I dropped the Twix and grabbed Mum’s hand and gasped for breath. Thinking about it made me panic and fill my lungs with all the air I could, as fast as I could, while it was still there.
She held me and muttered into my hair. ‘Oh, Libby,’ she said, and then she whispered something about violence, but I didn’t stop to ask what she meant. I supposed there would be violence, but I had no capacity to think about that. Not yet.
There was, of course, a caveat, and when Mum found it in the small print she seized upon it. ‘Look!’ she said. ‘It might be all right. They might be able to sort it out.’
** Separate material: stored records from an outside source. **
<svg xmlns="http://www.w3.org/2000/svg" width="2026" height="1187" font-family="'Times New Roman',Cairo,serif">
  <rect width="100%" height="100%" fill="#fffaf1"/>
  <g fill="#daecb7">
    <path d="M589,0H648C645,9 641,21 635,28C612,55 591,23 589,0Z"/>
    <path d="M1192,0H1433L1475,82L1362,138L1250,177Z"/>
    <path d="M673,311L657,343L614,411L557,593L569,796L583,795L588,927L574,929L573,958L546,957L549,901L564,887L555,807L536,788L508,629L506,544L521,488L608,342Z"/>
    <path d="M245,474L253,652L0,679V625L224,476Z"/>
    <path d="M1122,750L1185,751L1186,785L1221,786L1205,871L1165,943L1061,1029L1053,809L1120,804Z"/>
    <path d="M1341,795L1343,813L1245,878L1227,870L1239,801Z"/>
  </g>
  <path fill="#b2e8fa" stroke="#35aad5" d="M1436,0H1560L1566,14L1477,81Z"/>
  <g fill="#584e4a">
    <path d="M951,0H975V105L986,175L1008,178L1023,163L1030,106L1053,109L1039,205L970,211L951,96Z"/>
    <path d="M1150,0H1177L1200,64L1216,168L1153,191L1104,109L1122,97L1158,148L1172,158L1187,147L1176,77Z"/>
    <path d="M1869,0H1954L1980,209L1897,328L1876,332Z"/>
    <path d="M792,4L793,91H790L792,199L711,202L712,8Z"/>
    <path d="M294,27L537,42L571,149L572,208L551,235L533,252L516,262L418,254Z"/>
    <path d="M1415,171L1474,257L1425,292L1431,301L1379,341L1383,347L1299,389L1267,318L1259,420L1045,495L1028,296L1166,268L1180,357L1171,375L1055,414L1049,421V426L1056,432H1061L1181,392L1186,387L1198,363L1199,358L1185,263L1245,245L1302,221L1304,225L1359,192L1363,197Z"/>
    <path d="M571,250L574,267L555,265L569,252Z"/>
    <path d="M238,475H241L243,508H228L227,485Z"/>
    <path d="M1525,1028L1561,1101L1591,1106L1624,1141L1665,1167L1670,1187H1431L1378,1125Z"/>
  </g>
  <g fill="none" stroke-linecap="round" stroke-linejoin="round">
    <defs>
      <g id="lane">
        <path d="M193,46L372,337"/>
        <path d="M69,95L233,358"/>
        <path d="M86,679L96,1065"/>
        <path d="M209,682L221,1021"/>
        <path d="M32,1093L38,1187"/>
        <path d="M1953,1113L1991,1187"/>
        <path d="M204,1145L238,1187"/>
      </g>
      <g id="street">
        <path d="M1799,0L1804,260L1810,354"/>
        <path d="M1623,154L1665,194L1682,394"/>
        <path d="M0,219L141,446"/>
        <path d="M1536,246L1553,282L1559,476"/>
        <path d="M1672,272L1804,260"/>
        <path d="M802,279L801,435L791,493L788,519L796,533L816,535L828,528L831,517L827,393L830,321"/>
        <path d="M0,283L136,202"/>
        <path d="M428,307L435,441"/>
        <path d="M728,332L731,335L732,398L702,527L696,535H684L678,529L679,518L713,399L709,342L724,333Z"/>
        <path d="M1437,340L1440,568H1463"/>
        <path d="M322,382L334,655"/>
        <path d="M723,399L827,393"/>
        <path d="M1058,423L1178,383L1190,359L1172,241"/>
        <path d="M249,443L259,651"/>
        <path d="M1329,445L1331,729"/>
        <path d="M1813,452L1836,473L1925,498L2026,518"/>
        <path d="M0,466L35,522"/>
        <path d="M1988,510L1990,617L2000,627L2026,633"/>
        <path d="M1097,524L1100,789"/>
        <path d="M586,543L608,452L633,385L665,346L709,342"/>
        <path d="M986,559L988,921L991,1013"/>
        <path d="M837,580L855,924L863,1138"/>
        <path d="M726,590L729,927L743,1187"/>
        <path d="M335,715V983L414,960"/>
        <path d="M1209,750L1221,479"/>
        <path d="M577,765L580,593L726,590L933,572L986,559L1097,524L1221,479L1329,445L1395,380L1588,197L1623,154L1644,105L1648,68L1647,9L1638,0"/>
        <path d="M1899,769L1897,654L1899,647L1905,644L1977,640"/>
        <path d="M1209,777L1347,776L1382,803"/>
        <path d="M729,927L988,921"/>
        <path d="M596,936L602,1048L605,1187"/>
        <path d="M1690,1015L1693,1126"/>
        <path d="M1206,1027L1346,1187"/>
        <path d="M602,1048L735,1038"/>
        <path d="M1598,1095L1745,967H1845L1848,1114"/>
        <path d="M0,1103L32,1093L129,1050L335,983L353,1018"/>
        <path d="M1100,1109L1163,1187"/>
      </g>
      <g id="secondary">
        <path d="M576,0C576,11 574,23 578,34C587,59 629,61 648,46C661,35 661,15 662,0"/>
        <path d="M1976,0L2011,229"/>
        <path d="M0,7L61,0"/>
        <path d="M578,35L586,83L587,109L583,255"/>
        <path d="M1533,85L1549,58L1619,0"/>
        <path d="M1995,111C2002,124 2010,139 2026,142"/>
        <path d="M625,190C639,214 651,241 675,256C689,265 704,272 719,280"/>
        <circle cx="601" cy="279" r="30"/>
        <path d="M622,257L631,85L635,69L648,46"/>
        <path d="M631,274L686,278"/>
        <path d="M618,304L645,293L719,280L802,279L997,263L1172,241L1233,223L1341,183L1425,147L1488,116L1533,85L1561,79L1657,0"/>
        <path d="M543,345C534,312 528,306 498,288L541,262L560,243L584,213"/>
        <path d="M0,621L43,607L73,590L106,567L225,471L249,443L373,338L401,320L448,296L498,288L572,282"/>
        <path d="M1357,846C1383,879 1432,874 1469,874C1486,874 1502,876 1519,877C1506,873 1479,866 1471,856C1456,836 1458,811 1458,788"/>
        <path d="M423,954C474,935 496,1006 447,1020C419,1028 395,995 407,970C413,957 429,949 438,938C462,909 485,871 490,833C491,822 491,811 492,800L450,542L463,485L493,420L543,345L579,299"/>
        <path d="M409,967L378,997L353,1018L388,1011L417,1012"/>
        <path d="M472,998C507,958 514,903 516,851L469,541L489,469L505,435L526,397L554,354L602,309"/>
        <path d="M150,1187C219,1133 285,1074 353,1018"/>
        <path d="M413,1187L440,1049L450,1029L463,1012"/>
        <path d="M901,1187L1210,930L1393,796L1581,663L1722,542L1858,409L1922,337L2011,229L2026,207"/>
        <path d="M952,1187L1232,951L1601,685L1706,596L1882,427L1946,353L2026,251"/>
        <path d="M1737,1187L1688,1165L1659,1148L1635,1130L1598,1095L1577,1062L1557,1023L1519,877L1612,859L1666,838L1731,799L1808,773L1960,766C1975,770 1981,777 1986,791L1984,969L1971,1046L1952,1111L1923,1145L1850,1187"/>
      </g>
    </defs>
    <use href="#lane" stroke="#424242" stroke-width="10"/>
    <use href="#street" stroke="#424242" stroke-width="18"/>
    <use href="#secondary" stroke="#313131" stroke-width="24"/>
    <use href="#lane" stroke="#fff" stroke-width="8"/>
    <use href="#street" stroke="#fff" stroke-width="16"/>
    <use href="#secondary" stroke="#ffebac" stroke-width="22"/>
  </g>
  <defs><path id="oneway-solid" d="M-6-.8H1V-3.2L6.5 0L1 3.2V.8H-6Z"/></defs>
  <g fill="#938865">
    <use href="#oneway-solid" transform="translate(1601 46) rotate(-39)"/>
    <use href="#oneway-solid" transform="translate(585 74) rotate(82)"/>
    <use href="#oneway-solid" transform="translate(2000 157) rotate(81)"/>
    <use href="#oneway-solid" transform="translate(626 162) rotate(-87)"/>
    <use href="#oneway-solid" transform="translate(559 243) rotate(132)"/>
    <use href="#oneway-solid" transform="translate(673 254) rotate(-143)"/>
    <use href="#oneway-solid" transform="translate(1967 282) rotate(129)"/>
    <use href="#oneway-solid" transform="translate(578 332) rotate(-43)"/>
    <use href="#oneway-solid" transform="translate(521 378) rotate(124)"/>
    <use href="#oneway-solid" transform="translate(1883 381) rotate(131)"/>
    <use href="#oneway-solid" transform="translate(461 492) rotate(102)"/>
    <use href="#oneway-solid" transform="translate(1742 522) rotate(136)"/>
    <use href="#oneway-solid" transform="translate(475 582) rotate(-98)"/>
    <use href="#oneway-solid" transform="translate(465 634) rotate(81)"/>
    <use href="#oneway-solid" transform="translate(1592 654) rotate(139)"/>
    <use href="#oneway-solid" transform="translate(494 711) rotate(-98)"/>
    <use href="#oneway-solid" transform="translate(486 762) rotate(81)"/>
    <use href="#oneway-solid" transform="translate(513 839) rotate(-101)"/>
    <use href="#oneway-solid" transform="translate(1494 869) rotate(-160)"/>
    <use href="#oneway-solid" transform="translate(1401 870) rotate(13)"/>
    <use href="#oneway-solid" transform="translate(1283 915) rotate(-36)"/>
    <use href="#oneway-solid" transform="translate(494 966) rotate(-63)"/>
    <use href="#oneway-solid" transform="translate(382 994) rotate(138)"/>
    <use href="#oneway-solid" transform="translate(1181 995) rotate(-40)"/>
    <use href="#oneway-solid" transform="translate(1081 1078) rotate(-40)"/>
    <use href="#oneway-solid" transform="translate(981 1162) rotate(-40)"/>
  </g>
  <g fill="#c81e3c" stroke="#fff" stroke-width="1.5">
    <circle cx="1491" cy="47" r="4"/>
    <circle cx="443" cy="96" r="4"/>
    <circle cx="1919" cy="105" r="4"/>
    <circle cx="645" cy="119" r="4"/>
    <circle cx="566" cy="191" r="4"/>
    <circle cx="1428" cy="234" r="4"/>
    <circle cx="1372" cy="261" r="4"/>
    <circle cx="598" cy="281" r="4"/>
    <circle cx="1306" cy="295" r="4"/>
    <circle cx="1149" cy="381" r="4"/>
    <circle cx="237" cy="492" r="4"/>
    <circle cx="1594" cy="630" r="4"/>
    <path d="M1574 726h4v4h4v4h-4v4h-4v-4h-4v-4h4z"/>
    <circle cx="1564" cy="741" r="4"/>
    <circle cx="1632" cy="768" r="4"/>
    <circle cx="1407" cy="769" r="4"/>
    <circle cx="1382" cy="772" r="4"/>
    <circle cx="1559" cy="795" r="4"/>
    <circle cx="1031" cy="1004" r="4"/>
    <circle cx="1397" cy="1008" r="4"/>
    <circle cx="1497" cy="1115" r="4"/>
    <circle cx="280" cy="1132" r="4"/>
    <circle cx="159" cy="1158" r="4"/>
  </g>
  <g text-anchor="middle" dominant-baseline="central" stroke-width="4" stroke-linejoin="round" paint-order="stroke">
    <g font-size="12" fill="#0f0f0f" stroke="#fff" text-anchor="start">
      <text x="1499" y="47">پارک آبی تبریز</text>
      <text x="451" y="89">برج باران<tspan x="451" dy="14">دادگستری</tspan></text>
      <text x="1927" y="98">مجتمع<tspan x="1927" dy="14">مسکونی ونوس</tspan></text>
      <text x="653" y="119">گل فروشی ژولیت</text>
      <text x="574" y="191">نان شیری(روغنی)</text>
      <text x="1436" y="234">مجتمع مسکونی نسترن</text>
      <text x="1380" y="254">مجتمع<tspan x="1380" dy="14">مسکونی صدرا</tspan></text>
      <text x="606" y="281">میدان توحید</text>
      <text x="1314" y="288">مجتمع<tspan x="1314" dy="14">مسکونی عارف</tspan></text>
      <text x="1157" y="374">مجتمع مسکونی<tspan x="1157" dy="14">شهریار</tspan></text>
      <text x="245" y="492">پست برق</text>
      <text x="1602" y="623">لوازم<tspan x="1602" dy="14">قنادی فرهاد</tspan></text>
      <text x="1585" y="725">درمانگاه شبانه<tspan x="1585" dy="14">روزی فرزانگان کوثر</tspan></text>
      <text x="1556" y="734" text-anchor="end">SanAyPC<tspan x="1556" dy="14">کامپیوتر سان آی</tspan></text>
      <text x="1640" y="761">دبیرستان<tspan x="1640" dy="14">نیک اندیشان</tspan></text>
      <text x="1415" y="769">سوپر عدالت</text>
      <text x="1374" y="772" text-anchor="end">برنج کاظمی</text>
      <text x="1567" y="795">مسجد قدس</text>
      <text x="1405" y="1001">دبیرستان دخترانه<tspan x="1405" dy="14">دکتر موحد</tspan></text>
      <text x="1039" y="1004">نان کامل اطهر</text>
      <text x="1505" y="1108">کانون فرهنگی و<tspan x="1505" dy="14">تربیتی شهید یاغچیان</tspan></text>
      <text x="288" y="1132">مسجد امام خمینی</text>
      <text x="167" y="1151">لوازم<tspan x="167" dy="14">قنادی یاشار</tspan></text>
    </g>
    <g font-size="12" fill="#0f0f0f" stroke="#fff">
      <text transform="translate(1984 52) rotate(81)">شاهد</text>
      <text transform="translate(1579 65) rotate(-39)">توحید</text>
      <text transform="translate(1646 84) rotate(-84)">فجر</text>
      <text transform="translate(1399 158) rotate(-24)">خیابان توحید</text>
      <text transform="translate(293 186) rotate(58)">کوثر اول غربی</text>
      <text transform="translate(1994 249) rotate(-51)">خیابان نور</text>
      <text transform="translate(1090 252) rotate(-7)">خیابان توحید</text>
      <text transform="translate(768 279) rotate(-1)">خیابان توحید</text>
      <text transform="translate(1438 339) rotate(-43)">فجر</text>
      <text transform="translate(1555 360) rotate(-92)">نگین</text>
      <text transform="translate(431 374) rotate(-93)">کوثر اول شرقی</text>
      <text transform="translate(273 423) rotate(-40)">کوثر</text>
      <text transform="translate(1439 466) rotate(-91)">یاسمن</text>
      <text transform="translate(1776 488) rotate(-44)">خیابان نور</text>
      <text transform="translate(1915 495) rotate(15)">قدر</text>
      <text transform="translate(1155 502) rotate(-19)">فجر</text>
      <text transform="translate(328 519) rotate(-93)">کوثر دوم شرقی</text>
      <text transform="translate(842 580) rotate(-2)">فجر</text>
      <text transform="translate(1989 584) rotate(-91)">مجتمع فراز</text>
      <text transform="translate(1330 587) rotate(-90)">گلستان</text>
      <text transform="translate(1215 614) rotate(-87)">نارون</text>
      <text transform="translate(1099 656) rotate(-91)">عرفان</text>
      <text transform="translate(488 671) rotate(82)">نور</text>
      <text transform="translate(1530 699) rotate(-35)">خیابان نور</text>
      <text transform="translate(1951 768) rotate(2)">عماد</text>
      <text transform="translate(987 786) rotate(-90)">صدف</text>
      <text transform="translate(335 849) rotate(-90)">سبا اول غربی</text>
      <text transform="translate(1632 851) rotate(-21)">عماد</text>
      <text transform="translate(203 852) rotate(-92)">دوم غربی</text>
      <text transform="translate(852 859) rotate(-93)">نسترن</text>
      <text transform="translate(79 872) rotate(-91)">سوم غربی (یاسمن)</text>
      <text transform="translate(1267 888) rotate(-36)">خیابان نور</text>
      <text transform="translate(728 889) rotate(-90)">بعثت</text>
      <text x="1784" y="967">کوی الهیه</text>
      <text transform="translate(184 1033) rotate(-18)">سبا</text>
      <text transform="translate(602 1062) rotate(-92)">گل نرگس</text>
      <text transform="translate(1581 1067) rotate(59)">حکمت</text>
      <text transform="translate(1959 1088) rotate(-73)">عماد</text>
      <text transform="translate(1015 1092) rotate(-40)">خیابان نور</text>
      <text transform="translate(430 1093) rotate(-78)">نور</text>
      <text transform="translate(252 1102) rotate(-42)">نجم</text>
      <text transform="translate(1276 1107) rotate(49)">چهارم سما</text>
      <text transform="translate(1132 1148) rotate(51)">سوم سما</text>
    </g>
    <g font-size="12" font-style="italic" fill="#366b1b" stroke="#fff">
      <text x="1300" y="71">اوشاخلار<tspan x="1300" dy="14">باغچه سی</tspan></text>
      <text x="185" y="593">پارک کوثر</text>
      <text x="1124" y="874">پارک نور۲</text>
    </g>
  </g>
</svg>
I didn’t understand how, but there was a chance that things might be OK. There was an operation underway to minimize the effects, to recapture the carbon and neutralize the other stuff. Meanwhile, finally, we were cleaning up our act, for all the good that would do. All fossil-fuel plants had been closed, all flights had been stopped, and forests were being intensively planted in an attempt to try to push the genie back into the bottle. I didn’t read the science: I just looked at the numbers. Seventy per cent, they think. Seventy per cent we all die. Thirty per cent, somehow, life continues, though it might be through gas masks.
Seventy per cent was a lot. If I got that in a test at college I would be quite pleased.
One minute you’re walking in the park, pretending to be at a party. Then you discover that the next nine months will probably be your last. Everyone’s last: a reverse gestation. You realize that you happen to be alive at the time when your species becomes extinct, and you wonder whether any part of you could come to find that quite interesting.
You have to decide whether to go with it meekly like you usually do, or to do something brave, to live your last months with all the energy and bravery you can muster, to rage against the dying of the light.